WHAT IS EXPECTED:
Restate verbatim the span of lines below between the line with "focal_35mm: 94" and the line with "cx_px: 1079", including those two lines, and only that span.

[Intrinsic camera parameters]
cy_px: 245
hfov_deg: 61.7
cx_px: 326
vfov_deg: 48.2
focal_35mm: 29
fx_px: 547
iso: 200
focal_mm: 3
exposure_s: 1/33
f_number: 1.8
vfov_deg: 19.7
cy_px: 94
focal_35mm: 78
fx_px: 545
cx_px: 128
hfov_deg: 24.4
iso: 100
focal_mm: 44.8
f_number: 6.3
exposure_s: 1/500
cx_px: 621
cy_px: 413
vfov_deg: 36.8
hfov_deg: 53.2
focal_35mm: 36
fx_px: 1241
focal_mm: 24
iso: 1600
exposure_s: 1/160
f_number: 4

...

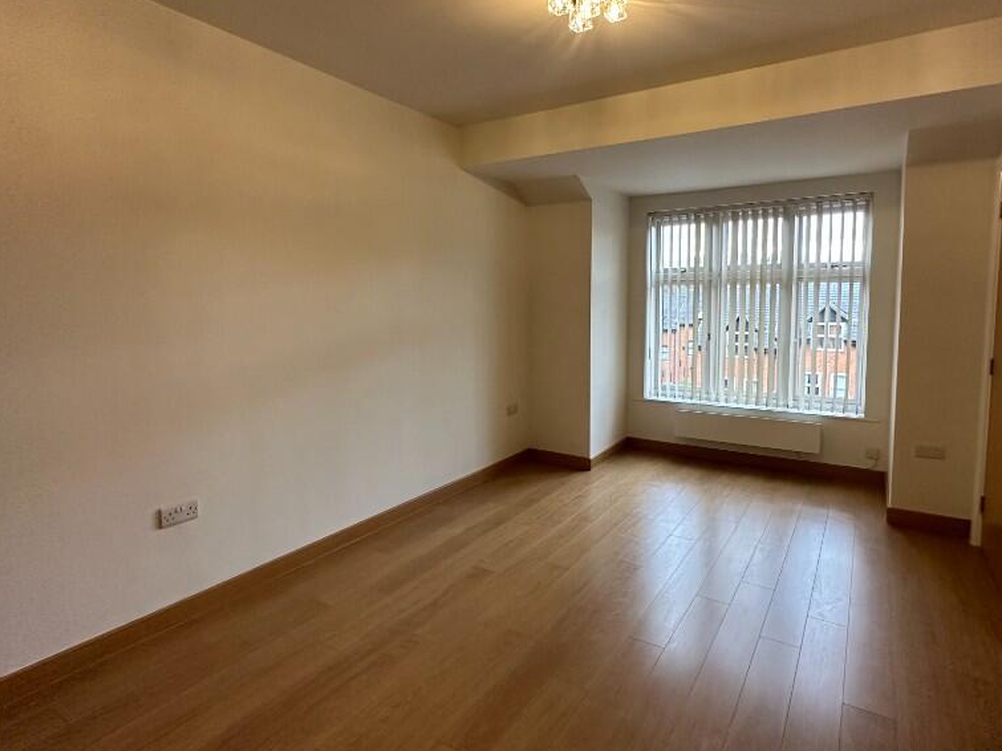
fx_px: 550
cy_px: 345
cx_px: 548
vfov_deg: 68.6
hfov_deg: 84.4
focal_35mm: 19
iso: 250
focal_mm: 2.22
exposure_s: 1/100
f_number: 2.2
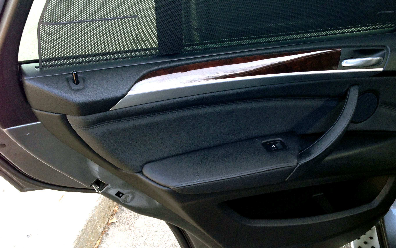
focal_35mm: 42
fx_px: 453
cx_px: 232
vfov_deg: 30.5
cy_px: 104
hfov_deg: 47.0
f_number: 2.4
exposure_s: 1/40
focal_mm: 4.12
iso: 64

* * *

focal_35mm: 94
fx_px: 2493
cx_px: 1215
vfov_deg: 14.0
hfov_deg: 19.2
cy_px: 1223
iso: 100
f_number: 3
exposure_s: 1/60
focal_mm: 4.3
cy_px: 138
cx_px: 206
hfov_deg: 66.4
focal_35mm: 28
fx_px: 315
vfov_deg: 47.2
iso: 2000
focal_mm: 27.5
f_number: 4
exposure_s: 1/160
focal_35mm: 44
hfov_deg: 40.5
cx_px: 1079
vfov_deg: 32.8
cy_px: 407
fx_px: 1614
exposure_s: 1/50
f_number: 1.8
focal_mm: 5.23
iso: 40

EXPECTED ANSWER:
focal_35mm: 94
fx_px: 2493
cx_px: 1215
vfov_deg: 14.0
hfov_deg: 19.2
cy_px: 1223
iso: 100
f_number: 3
exposure_s: 1/60
focal_mm: 4.3
cy_px: 138
cx_px: 206
hfov_deg: 66.4
focal_35mm: 28
fx_px: 315
vfov_deg: 47.2
iso: 2000
focal_mm: 27.5
f_number: 4
exposure_s: 1/160
focal_35mm: 44
hfov_deg: 40.5
cx_px: 1079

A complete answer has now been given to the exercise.